MPs are not the only people whose occupation involves working
away from home but there a probably few other jobs which require
close contact with a wide constituency of people in one location
and long hours of attendance in another. Which other jobs are
comparable with that of an MP in this respect? There are certainly
other public sector jobs which involve working in more than one
13. The current additional costs allowance (ACA)
reimburses MPs for additional expenses necessarily incurred when
staying overnight away from their main home for the purpose of
performing parliamentary duties. It is spent either on maintaining
a second home, whether in London or in the constituency or, for
a few Members, on hotels. The SSRB reports that out of the 586
MPs reimbursed from ACA last year, 343 MPs claimed over 90 per
cent of the maximum of £22,100.
It is not provided for MPs with inner London constituencies nor
claimed by some in outer London.
14. The Additional Costs Allowance was first introduced
in 1971 following a recommendation from the then Top Salaries
Review Body which envisaged "an allowance based on a fixed
daily scale would be paid to cover the reasonable additional cost
to provincial Members of staying either in London (£5.25
per day) or their constituency (£5 per day), when engaged
on Parliamentary duties.
The allowance would be paid at
the same time as the Member's salary against a certificate that
the amount had actually and necessarily been expended."
The history of the allowance and its development are described
in a note by the House of Commons Library.
15. The SSRB report says of the Additional Costs
Allowance "We believe this element of the expenses regime
gives rise to more problems and misunderstanding, both within
and outside the House, than any other and a fuller review of ACA
might be appropriate."
The operation of this allowance has received particular attention
because of the potential for Members who purchase a property to
benefit from a capital gain on its disposal, and more recently
as a result of the Freedom of Information Act requests concerning
expenditure under this allowance and the decision of the Information
Tribunal that details of Members' claims should be disclosed.
16. In the papers supporting the SSRB report, the
consultants stated: "It is difficult for us to comment on
the overall structure of the ACA on the basis of what would normally
happen in other organisations.

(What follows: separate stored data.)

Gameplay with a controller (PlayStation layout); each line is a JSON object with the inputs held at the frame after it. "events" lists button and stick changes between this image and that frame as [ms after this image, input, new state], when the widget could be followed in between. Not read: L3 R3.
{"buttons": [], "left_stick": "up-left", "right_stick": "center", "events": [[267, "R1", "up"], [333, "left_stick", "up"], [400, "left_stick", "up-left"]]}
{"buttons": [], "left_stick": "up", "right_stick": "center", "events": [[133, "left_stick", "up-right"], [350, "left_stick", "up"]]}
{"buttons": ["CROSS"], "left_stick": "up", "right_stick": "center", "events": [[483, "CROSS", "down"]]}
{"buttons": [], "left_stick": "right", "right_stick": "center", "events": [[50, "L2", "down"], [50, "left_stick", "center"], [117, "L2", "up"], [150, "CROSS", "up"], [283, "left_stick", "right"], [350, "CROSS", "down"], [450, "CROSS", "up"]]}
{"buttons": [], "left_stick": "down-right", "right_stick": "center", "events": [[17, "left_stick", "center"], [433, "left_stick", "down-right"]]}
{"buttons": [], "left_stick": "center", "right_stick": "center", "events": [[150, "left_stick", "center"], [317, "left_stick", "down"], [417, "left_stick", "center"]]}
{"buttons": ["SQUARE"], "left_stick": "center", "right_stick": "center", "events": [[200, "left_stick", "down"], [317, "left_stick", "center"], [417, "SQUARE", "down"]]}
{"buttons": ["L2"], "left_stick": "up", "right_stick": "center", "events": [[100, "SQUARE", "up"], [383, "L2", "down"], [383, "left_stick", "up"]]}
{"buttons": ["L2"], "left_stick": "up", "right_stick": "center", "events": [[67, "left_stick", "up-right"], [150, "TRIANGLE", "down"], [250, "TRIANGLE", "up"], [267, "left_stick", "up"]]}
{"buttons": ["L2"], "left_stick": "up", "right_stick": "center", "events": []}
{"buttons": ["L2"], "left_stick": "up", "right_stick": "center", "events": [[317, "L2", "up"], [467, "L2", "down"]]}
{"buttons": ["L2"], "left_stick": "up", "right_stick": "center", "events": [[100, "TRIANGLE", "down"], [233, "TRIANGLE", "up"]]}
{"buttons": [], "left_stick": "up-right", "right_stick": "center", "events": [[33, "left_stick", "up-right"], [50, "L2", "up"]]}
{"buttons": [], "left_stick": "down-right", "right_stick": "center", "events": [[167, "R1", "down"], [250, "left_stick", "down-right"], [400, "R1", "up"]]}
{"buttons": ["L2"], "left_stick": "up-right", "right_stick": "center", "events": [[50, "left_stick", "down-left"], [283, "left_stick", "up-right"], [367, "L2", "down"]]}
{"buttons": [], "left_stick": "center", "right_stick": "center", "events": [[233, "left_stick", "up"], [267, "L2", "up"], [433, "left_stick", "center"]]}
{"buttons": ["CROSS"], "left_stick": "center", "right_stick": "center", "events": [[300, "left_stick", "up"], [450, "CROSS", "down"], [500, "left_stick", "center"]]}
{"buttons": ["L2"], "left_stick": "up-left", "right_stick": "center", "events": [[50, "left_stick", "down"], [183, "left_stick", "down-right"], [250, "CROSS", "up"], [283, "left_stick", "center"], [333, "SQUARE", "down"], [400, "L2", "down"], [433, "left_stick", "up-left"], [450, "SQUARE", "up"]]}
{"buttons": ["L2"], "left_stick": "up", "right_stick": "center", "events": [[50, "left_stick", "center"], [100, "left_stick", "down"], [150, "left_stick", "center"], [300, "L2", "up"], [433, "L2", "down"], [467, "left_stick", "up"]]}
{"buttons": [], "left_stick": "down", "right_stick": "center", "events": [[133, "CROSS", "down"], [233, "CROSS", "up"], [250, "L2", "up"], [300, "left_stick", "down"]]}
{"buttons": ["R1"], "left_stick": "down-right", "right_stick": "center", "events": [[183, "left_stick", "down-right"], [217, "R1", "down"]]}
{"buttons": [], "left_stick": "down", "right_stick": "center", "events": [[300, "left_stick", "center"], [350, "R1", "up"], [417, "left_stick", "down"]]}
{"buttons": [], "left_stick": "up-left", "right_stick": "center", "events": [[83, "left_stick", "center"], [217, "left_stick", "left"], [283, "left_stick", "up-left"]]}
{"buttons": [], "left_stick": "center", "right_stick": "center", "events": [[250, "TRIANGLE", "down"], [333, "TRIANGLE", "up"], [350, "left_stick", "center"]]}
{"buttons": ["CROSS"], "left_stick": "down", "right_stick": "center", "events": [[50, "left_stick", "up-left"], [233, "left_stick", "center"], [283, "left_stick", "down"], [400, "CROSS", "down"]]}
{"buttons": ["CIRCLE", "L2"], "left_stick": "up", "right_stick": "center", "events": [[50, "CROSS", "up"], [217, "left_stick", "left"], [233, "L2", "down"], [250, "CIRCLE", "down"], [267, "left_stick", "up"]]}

Where employees are required to
work regularly away from home, it is usual for the employer to
provide accommodation, rather than to provide a cash payment which
can be used to purchase accommodation of his or her choice. The
best way to assess the appropriate level of allowance is to consider
what an employer would reasonably spend to provide accommodation
for an employee in central London. In this context an amount
of £425 a week, which is equivalent to the current level
of ACA, would pay for a furnished single room flat in central
London. The actual patterns of expenditure suggest that most
MPs spend rather less than this on rents and mortgage interest,
and the level of ACA was not a major concern amongst the MPs whom
we interviewed. For these reasons we do not believe that any
more fundamental changes to the structure of the amount of the
ACA are needed."
17. In our root and branch review of allowances,
we are considering four possibilities which range from the current
position to a radical option for change:
- the current Additional Costs
Allowance but with a tighter and more transparent regime for claims
- the House should own accommodation in London
for weekday use by Members
- A new budget for the food and accommodation costs
of working away from home
- Making overnight costs part of salary.
18. Retaining the Additional Costs Allowance
would involve continuing to reimburse Members for actual costs
incurred, properly supported by receipts. The emphasis would
be on tightening the rules and improving the regime for claims
and audit. Among the issues to be considered are whether the
rules should in future continue to permit reimbursement of spending
on furniture and on mortgage payments.
19. At the moment, Members are able to claim for
costs incurred in equipping unfurnished accommodation whether
rented or being purchased with a mortgage. To prevent extravagant
claims, the Department of Resources has referred to the so-called
John Lewis list as a guide to reasonable maximum amounts for certain
items. Some have told us that this list should no longer be used.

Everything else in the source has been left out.